Lieberman has been executive director of NYCLU since December 2001. Under her leadership, the NYCLU has expanded the scope and depth of its work through litigation and advocacy to promote civil rights and civil liberties. Lieberman began her public interest legal career as a criminal defense lawyer in the South Bronx office of the Legal Aid Society, and she later served as executive director of the Association of Legal Aid Attorneys. For a decade, she served on the faculty of Urban Legal Studies Program at City College. She joined the NYCLU in 1989 and was the founding director of its Reproductive Rights project.
At the start of her lecture, Lieberman described what she considers an “existential threat to our democracy.” She delved into “the gerrymandering that has catapulted the Republican Party into controlling the House of Representatives.” Lieberman explained that states such as Wisconsin possess an electorate that, despite being “overwhelmingly” pro-choice, have a largely Republican state legislature. Further, Lieberman mentioned that “in the state of Mississippi, the state legislature passed a law putting state-appointed judges in charge of the criminal court in Jacksonville, Mississippi.” The belief that the Second Amendment grants all citizens the ability to “bear weapons of mass destruction” was also called into question by Lieberman.

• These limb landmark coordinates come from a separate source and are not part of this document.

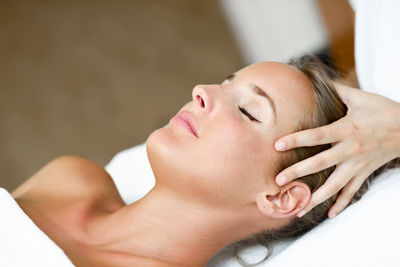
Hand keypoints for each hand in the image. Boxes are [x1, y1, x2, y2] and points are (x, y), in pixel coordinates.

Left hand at [274, 84, 399, 217]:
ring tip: (298, 208)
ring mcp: (358, 165)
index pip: (318, 136)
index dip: (297, 140)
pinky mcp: (364, 173)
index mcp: (347, 129)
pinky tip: (329, 214)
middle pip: (321, 163)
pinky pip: (351, 192)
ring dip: (316, 197)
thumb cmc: (382, 110)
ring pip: (335, 185)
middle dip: (299, 172)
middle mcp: (350, 149)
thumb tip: (314, 79)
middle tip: (279, 181)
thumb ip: (337, 90)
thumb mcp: (360, 97)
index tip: (278, 145)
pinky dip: (341, 204)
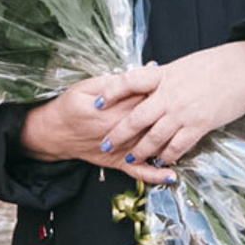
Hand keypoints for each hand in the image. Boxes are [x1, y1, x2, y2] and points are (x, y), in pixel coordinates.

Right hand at [18, 87, 176, 184]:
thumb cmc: (70, 106)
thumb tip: (148, 69)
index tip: (183, 86)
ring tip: (191, 139)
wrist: (53, 132)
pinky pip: (138, 171)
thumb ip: (118, 80)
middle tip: (191, 108)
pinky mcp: (117, 163)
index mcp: (113, 110)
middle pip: (153, 123)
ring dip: (171, 146)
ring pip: (150, 148)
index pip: (146, 99)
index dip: (166, 93)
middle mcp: (119, 132)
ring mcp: (120, 150)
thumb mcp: (89, 85)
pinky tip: (172, 175)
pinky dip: (155, 175)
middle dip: (172, 117)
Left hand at [89, 40, 244, 171]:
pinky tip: (161, 162)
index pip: (128, 81)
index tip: (97, 102)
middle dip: (117, 134)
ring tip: (130, 158)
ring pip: (153, 137)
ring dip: (140, 151)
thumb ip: (163, 77)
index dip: (111, 92)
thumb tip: (146, 80)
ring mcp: (183, 113)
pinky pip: (177, 147)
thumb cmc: (215, 65)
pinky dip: (167, 156)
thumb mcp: (183, 65)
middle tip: (104, 143)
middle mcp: (169, 95)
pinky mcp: (198, 126)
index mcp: (163, 75)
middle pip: (135, 118)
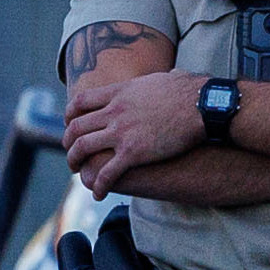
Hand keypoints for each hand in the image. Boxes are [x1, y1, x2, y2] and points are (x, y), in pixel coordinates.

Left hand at [62, 68, 205, 196]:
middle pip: (77, 127)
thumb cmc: (190, 91)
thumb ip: (158, 80)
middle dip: (68, 142)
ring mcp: (121, 133)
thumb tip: (172, 75)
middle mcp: (114, 111)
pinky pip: (106, 173)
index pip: (81, 102)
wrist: (202, 105)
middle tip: (71, 153)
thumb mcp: (166, 78)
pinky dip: (98, 185)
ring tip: (78, 172)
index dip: (70, 115)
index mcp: (119, 92)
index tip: (70, 124)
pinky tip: (98, 194)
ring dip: (75, 162)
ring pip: (83, 148)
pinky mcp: (133, 154)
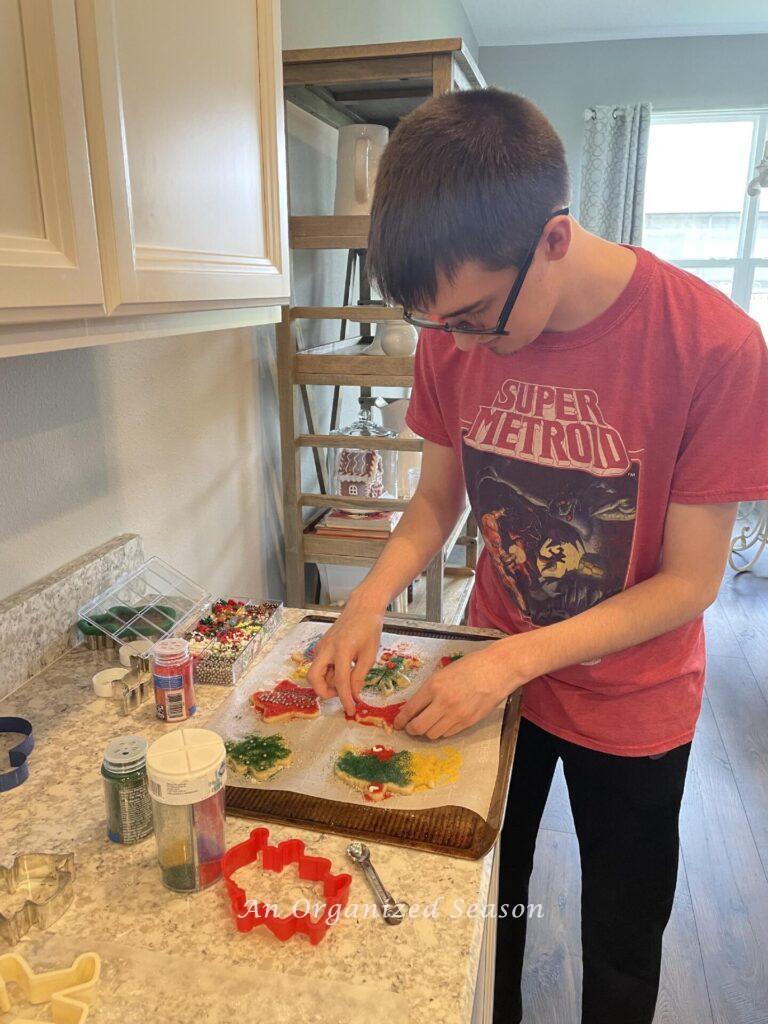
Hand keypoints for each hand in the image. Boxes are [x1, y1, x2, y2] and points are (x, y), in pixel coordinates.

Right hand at [306, 598, 384, 715]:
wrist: (362, 608)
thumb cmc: (369, 629)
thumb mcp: (369, 654)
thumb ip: (359, 676)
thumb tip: (354, 695)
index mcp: (342, 649)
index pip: (340, 681)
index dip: (345, 699)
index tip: (350, 710)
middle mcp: (327, 648)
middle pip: (313, 678)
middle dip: (324, 692)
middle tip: (340, 694)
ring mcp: (321, 645)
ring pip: (316, 672)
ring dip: (327, 682)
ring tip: (347, 679)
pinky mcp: (321, 645)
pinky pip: (319, 664)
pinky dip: (327, 672)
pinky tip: (342, 670)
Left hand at [393, 640, 528, 738]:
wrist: (497, 669)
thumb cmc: (471, 666)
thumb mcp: (444, 672)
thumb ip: (429, 690)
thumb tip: (414, 705)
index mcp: (433, 686)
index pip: (410, 709)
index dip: (401, 720)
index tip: (398, 724)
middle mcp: (442, 702)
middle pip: (418, 727)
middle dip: (411, 729)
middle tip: (410, 727)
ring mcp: (456, 714)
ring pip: (432, 734)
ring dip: (427, 731)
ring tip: (429, 724)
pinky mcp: (468, 722)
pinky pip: (448, 733)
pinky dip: (442, 730)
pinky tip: (444, 722)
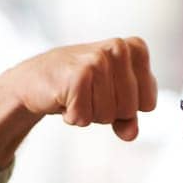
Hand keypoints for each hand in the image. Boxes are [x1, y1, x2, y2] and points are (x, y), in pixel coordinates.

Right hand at [2, 37, 159, 140]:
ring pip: (108, 115)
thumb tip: (131, 134)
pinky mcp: (78, 75)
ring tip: (76, 95)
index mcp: (135, 49)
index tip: (108, 93)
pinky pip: (85, 117)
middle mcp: (119, 48)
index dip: (127, 108)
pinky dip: (73, 117)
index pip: (148, 103)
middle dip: (108, 112)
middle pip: (129, 110)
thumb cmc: (79, 87)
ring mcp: (98, 59)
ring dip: (89, 114)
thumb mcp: (111, 101)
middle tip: (88, 94)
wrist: (34, 81)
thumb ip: (128, 119)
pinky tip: (63, 99)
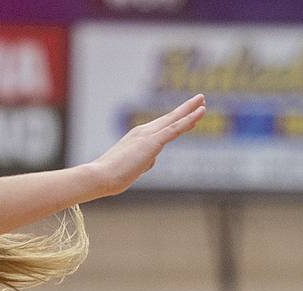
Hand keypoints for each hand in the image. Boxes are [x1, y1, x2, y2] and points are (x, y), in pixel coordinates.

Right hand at [87, 95, 206, 196]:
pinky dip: (189, 119)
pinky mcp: (153, 142)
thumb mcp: (129, 170)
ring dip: (190, 110)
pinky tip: (200, 113)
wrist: (99, 177)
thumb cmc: (109, 178)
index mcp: (136, 138)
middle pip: (169, 118)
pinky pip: (175, 128)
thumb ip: (142, 164)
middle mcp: (142, 132)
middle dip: (185, 109)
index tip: (189, 116)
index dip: (175, 121)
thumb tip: (150, 162)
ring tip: (203, 101)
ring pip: (174, 120)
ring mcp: (148, 135)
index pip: (160, 128)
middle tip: (199, 100)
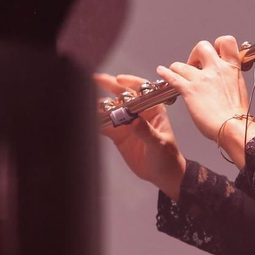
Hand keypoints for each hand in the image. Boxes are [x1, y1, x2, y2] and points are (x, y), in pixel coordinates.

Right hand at [94, 73, 186, 199]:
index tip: (117, 79)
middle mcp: (139, 112)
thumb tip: (134, 121)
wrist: (163, 175)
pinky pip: (105, 125)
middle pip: (122, 95)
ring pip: (111, 109)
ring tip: (87, 103)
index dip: (129, 82)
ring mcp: (127, 123)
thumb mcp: (160, 144)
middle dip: (109, 87)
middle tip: (95, 80)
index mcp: (153, 109)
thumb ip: (147, 132)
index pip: (141, 90)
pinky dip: (97, 122)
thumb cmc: (167, 157)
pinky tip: (89, 120)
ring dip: (100, 106)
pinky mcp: (118, 134)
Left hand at [157, 36, 254, 166]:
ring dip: (178, 67)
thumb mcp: (240, 89)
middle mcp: (217, 69)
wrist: (233, 126)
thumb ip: (231, 79)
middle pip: (202, 46)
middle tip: (195, 63)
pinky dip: (165, 73)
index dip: (218, 44)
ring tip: (176, 71)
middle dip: (196, 53)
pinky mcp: (189, 90)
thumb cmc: (237, 115)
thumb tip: (225, 79)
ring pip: (182, 64)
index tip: (214, 52)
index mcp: (232, 68)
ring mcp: (202, 79)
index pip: (226, 42)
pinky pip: (172, 77)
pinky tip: (161, 71)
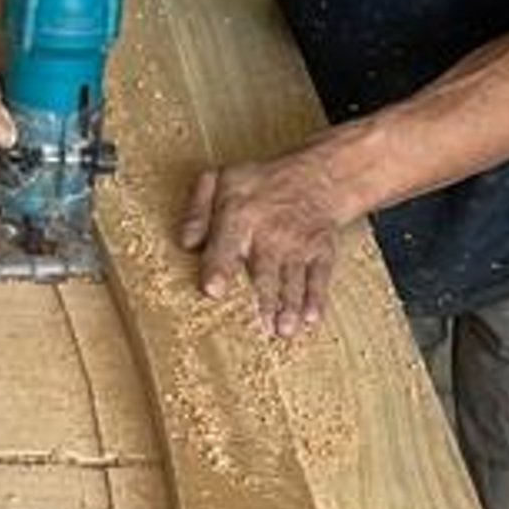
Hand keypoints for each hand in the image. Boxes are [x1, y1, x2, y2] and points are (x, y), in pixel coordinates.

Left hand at [180, 147, 352, 340]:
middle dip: (263, 300)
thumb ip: (198, 210)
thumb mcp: (221, 181)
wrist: (317, 177)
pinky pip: (320, 277)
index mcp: (239, 216)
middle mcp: (271, 233)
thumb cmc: (259, 186)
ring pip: (292, 280)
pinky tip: (311, 319)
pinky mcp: (322, 252)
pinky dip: (316, 299)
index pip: (226, 244)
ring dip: (289, 307)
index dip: (219, 268)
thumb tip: (186, 243)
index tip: (213, 291)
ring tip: (283, 331)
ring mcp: (299, 244)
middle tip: (261, 326)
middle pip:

Lieberman also spoke about abortion access. She focused on the role that the ACLU has played in fighting for these crucial rights, saying, “The ACLU alone has gone to court to challenge some of the abortion bans … we’ve succeeded in blocking them in six states,” she explained. In fact, the ACLU has been actively involved, revealing its new Abortion Criminal Defense Initiative (ACDI) in March. The new program will provide aid to individuals who are at risk of prosecution due to offering, assisting, or receiving abortion care.
Among the American public, a 61% majority of adults believe in one’s right to an abortion in most cases. Speaking to the popularity of abortion rights, Lieberman claimed that “whenever abortion has been on the ballot, it wins because America is pro choice … people have become accustomed to the fact that we can control our own bodies.” In 2022, abortion became a determining issue in battleground states, preventing the “red wave” that was initially predicted. Lieberman claimed that “abortion is not just subliminally on the ballot in terms of who we elect but it is expressly on the ballot.”
In response to the new regulations, New York has adjusted its current abortion laws. It became the first state to take action following Roe’s reversal, with the state assembly passing an equal rights amendment 98 to 43 in July 2022. This new constitutional amendment will protect abortion, and will likely be presented to New York voters in 2024. Lieberman detailed that “[this new amendment] will drive voters to the polls.”
New York state legislators have taken initiative in other ways, such as allowing physician assistants and nurse practitioners to perform early-term abortion and prescribe abortion-inducing medication. In addition, homeless and runaway youth are now permitted to consent to an abortion and Medicaid covers the procedure.
Looking to the future, Lieberman mentioned that although New York Gov. Kathy Hochul enhanced Medicaid rates for surgical abortions, these rates must be altered for medical abortions as well. Urging voters to turn out in 2024, Lieberman described her desire to transform New York into a “beacon … [for] people … to come here … [from] out of state.”